ばね指について
「ばね指」は指の曲げ伸ばしの際に弾くように「パチン」となり、痛みや不快感を伴います。「パチン」となる前に指の付け根の「痛み」「腫れ」「引っかかり感」などの症状が先にでてきます。
肘から伸びた「筋肉」が手首あたりで「腱」という組織に変わり、指の動きを行っています。普段は指を動かすたびに「腱」は「腱鞘」というトンネルを問題なく通過しています。
しかしながら、指を使いすぎると「腱」に「炎症」がおきます。
「腱」が腫れたり、分厚くなることで、「腱鞘」を通過するときに引っかかりがあり、通過しきった時に「パチン」となります
「ばね指」の一番の原因は「指の使いすぎ」です、また妊娠、出産、更年期、糖尿病、人工透析なども関係するときもあります。
ばね指になる段階
- 指の痛み、腫れ、熱感、使いすぎた時に痛み
- 指を動かしたときに痛み、ひっかかり感
- 「パチン」となる、弾く感じ、痛みの増悪 (ばね指)
- 指を動かしたくない、固まって動かせない
1.2の段階は「腱」に炎症が起きている段階、3は「ばね指」になった段階、
4は「ばね指」が進行した段階です。
病院では4の段階では手術の対象にしているようです。鍼灸院でも4の段階の患者さんに出会うことはあまりありません。手根管症候群・腱鞘炎などと合併していることがあります。
ばね指に対する鍼灸施術と予防
当院では指そのものに鍼をすることはあまり多くありません。電気ていしんと指圧で指・掌・手の甲・前腕のむくみと緊張をまずとることから始めます。

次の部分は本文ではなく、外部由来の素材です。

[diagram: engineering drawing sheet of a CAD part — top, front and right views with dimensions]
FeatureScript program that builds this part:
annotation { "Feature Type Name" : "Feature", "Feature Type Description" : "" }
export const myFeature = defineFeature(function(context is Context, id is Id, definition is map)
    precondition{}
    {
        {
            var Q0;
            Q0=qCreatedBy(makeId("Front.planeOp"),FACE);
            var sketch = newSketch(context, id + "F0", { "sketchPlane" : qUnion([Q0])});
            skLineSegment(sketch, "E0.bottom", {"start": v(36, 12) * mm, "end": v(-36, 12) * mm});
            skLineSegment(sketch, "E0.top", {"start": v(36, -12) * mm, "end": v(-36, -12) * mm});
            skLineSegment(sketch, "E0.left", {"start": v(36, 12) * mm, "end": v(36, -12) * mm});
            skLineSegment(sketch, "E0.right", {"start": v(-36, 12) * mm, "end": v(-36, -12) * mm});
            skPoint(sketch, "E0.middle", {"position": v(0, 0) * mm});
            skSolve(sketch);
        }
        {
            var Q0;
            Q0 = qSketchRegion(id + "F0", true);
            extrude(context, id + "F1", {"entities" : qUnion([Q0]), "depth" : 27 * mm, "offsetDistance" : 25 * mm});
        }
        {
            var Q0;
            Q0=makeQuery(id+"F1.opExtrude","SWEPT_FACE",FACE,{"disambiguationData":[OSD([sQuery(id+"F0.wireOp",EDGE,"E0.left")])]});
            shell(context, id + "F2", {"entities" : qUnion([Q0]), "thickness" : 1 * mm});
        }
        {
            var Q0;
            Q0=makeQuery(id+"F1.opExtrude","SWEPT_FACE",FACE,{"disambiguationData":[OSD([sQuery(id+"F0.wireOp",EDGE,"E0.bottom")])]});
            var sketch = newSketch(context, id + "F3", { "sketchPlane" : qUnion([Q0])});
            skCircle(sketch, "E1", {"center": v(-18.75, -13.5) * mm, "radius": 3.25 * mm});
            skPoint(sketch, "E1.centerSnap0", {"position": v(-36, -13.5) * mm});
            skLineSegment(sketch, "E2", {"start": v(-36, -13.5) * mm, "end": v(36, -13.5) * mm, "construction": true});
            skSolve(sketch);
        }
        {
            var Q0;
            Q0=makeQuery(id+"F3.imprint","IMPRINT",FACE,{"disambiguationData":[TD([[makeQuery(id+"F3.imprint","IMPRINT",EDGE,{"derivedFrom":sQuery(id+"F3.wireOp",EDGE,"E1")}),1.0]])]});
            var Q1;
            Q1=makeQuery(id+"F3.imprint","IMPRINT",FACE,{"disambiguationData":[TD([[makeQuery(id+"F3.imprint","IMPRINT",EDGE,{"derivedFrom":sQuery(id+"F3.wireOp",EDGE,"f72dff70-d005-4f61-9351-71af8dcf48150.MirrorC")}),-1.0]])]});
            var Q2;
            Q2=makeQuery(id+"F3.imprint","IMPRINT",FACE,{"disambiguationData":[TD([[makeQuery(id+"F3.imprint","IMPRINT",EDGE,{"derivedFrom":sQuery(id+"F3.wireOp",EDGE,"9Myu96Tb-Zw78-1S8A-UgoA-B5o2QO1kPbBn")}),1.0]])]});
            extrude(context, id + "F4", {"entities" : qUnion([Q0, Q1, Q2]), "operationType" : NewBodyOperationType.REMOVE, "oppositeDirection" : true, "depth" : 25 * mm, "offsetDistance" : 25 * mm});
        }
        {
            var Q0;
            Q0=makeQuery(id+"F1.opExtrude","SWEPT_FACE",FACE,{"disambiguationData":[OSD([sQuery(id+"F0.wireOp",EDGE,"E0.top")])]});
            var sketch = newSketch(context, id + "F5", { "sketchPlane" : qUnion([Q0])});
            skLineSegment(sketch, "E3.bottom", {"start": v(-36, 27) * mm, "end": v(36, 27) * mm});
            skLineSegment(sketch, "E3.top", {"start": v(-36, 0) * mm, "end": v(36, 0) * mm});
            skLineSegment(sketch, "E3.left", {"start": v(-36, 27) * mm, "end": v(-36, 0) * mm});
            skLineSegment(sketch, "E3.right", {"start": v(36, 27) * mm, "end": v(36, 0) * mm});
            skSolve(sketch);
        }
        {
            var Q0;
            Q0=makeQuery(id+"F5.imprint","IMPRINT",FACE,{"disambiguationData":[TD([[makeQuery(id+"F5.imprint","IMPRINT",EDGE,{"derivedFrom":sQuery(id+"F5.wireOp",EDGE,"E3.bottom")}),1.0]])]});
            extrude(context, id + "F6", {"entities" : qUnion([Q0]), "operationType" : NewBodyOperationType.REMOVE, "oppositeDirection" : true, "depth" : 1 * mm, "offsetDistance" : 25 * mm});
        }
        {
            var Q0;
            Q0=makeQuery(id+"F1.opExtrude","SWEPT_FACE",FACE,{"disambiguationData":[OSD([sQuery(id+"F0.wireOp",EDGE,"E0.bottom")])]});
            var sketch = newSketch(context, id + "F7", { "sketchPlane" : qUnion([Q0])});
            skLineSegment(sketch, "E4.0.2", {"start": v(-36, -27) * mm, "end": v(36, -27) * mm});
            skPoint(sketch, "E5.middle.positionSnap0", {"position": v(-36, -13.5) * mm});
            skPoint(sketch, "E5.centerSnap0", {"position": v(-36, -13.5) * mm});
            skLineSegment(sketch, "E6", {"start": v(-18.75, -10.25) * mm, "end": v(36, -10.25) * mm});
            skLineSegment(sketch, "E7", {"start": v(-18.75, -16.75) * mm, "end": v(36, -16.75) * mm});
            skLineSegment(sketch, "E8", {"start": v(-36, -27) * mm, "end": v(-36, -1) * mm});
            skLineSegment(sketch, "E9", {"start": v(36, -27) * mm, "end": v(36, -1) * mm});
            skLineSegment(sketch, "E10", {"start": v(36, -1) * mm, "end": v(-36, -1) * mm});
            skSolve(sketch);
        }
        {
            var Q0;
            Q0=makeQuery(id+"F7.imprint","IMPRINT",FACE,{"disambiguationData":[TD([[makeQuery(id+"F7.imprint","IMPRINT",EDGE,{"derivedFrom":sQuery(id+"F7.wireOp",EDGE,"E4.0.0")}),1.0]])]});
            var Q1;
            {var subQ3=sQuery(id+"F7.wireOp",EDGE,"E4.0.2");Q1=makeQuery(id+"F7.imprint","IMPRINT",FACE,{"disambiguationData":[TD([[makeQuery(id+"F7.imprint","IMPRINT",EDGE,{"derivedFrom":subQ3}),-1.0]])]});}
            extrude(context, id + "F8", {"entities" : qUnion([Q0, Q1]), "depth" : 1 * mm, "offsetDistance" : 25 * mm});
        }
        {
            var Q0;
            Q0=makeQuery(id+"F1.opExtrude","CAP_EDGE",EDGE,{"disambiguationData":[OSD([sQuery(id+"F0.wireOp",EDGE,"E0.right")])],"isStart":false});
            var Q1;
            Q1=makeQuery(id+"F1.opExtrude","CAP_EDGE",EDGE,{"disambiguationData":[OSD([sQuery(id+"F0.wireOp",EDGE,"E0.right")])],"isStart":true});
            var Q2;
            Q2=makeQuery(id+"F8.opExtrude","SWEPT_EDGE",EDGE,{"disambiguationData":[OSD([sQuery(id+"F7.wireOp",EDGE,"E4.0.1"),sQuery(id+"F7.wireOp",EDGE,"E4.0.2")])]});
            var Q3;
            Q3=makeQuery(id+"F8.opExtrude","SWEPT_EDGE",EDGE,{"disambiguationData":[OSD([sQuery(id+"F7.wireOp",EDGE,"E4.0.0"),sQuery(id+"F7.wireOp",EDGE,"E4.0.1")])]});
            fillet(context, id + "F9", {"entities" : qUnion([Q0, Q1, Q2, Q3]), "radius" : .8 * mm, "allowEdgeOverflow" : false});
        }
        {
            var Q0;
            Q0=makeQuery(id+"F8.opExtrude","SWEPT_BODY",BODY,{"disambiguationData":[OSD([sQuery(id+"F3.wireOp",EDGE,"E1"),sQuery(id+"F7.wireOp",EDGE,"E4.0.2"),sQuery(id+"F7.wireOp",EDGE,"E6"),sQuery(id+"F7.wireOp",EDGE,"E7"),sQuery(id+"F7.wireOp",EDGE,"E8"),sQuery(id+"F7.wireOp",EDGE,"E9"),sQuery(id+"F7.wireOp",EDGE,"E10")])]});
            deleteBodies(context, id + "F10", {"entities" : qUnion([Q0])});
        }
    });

ばね指の患者さんの前腕は全体的に緊張が強く、硬い箇所がいくつかあります。
そういった場所を押さえながら、ばね症状のある指を動かしていただき、確認を進めていくと、ばね症状が弱くなる、または消失する点を見つけることができる場合があります。
ばね指を起こしている、指そのものではなく、指を動かす前腕の筋肉(または筋膜)に問題があるときがあります。
その点を時間をかけて、鍼や電気温灸器などで柔らかくするとばね症状の緩和に近づきます。
鍼は前腕の筋肉でも浅い層のものではなく、深部の層の筋肉に原因があるときに効果的な印象があります。その他には、指を動かす腕の筋肉に加え、肩や背中などの緊張を緩め、指だけに負担がかからないことを意識しています。
指への負担は、指を使う「回数」「強度」「患者さんの状態(筋肉、関節、腱など)」で決まります。
普段の生活で、どのような動作が指に負担をかけているのかを確認し、ストレッチや、体の使い方、日常生活の工夫なども提案しています。
数回拝見して改善傾向にないときは、当院での施術を中断することもあります。